TES is reporting that headteachers are calling for children living in poverty to be automatically registered for pupil premium funds, warning that schools are missing out on cash to support vulnerable pupils because parents do not always declare that their child is eligible.
Russell Hobby, general secretary of the NAHT headteachers’ union, said today that the reform would “put a serious dent in social inequality”.
“The pupil premium has become a vital and well understood tool for narrowing the gap for children from families with lower incomes,” he said. “But the burden is on parents to come forward to register and for schools to coax families into admitting they need help.”
Mr Hobby said government figures showed that an average of 11 per cent of eligible children were missing out on pupil premium funds, with the figure rising to 30 per cent in some parts of the country.
The NAHT leader said schools were spending millions of pounds on food, clothes and extra support for pupils living in poverty.
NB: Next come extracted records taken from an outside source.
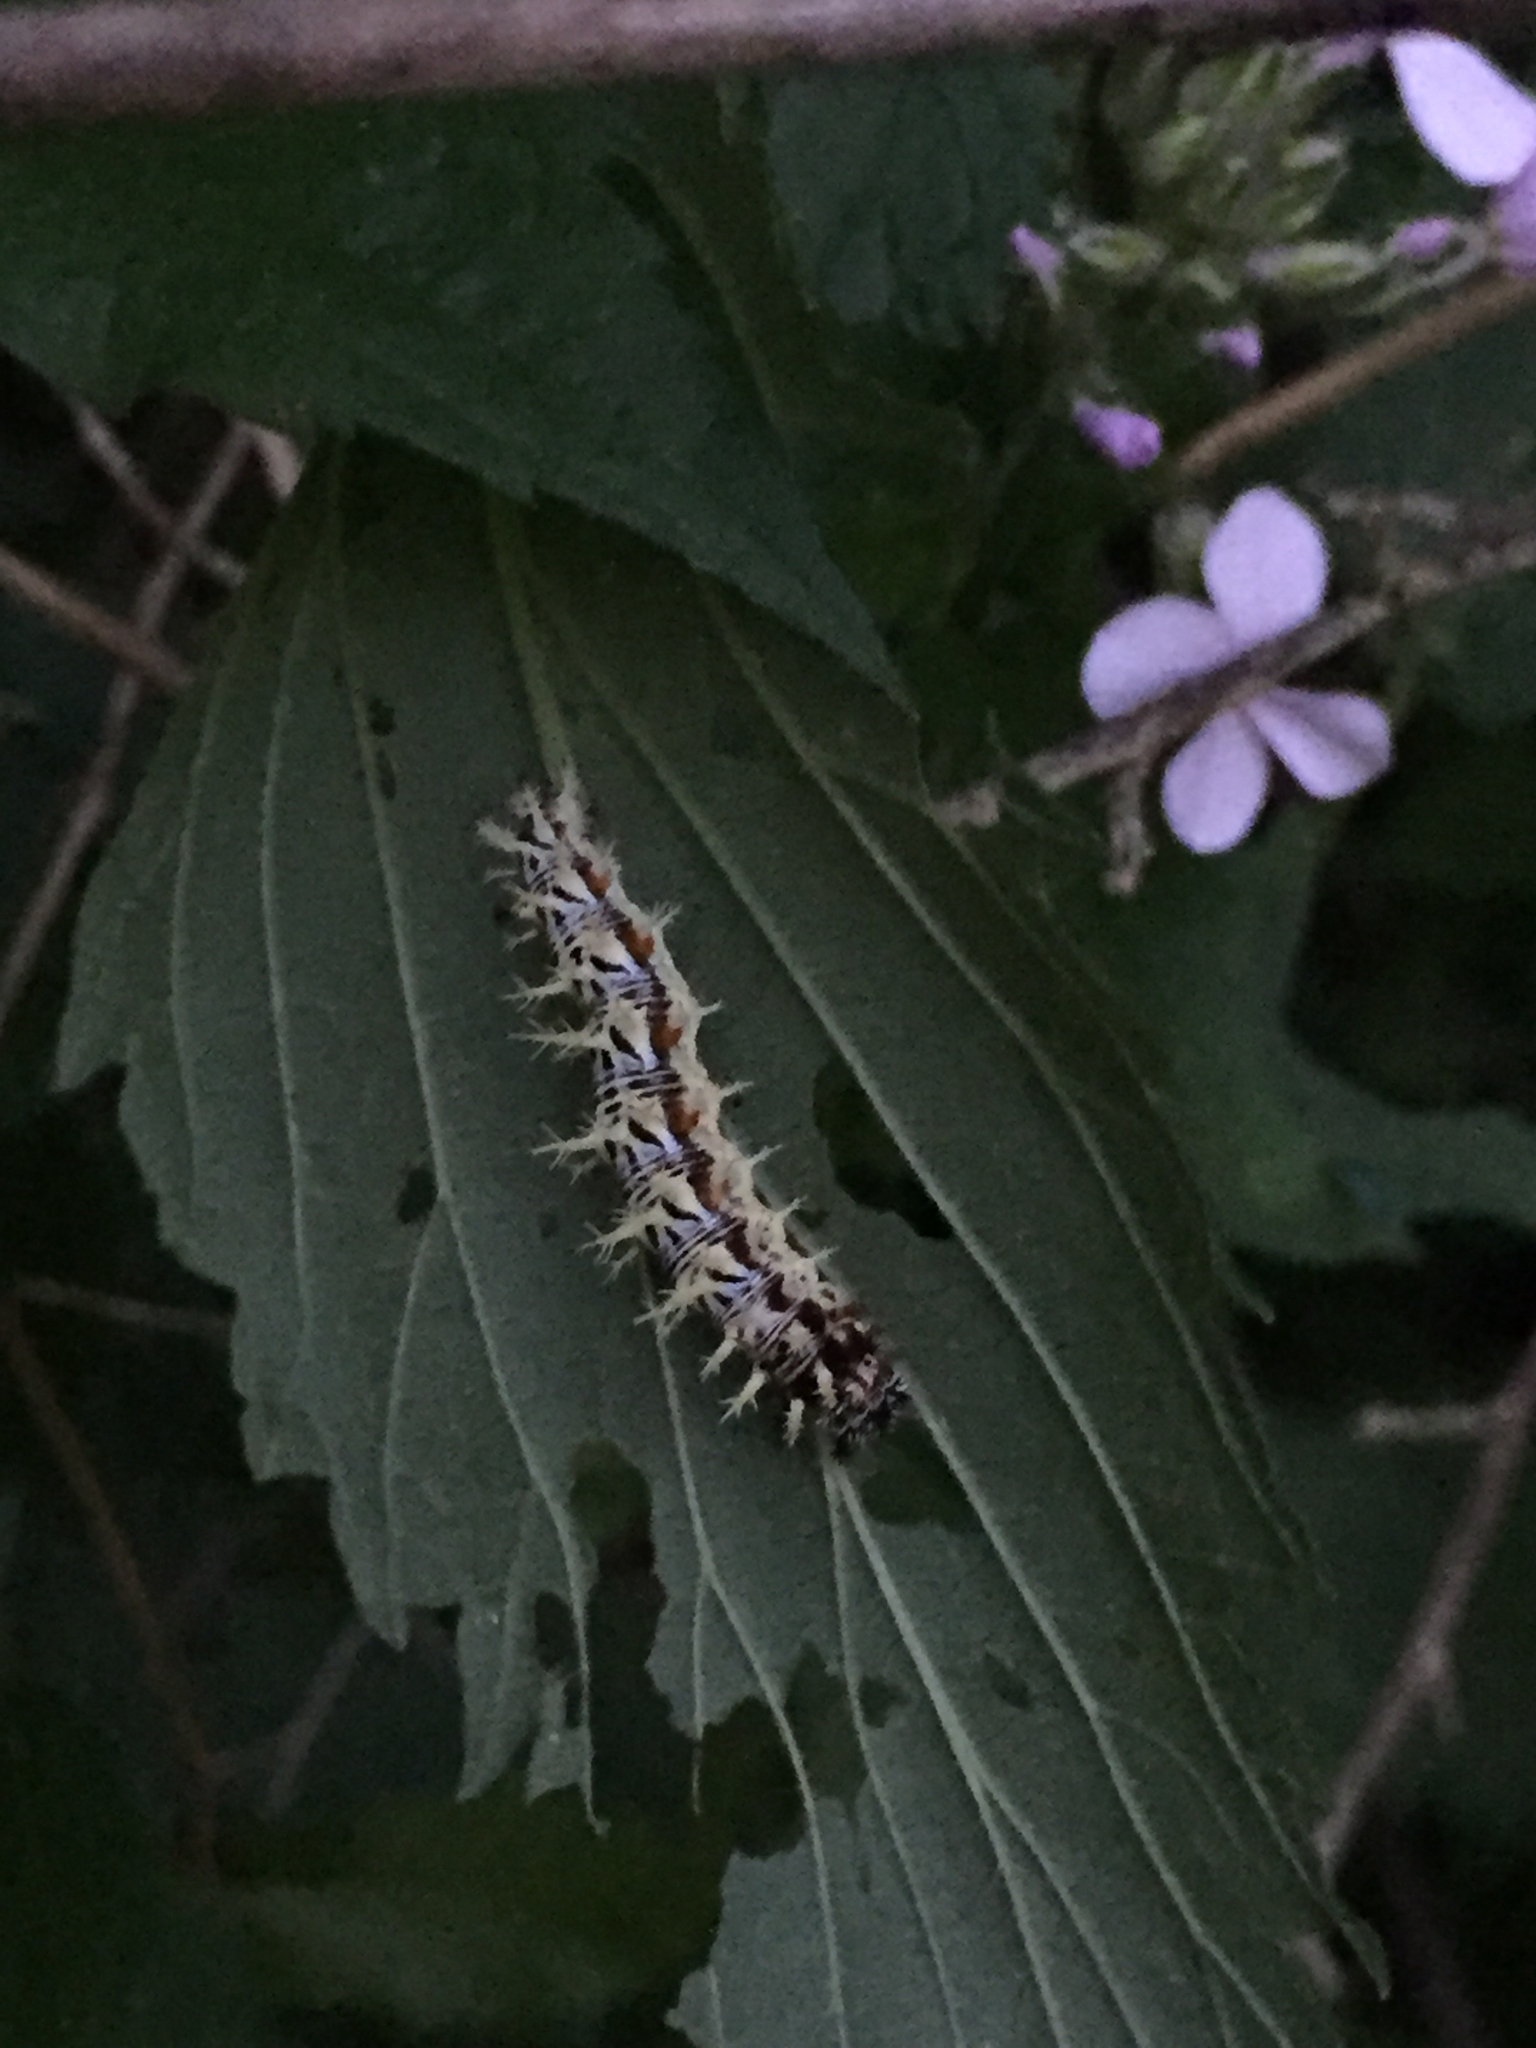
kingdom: Animalia
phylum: Arthropoda
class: Insecta
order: Lepidoptera
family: Nymphalidae
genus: Polygonia
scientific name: Polygonia comma
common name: Eastern comma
This was pushing some schools’ budgets “beyond breaking point”, he added.
A Department for Education spokesperson said: “We are determined to deliver educational excellence everywhere, raising the bar for all, so every child – regardless of background – reaches their potential. The pupil premium is a key part of this and we have already provided over £8.5 billion of additional funding for disadvantaged pupils, with a further £2.5 billion being invested this year. We want to make sure that pupils get the support they are entitled to, which is why we have issued guidance to help schools determine which children are eligible for free school meals and the pupil premium.”